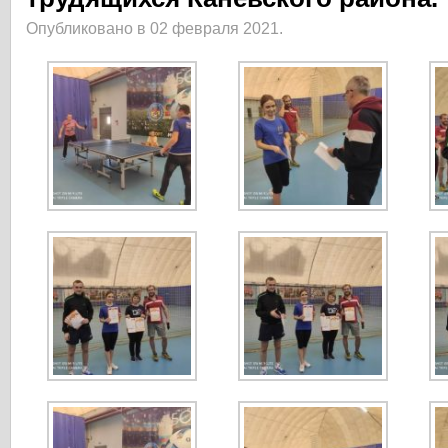
Опубликовано в 02 февраля 2021.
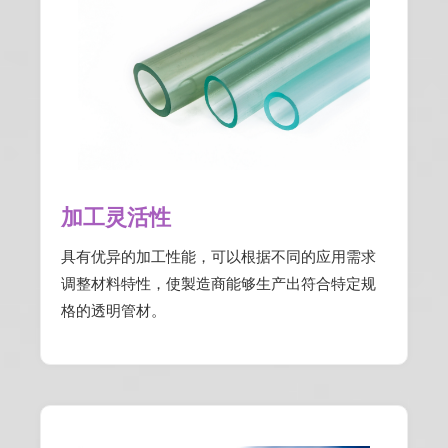
加工灵活性
具有优异的加工性能，可以根据不同的应用需求
调整材料特性，使製造商能够生产出符合特定规
格的透明管材。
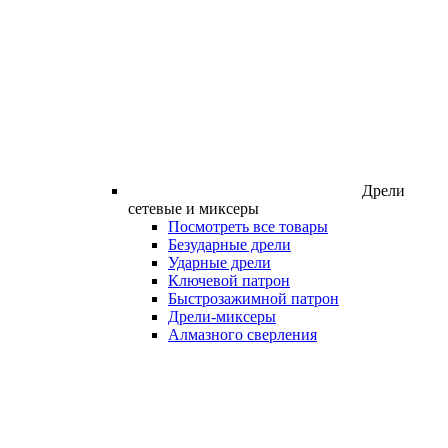
Дрели
сетевые и миксеры
Посмотреть все товары
Безударные дрели
Ударные дрели
Ключевой патрон
Быстрозажимной патрон
Дрели-миксеры
Алмазного сверления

════════

ASSIGNMENT:
What do the lines from the one with "Быстрозажимной патрон" through the last line of the entries say? Print them word for word, both ends included, and nothing else.

COMPLETED TASK:
Быстрозажимной патрон
Дрели-миксеры
Алмазного сверления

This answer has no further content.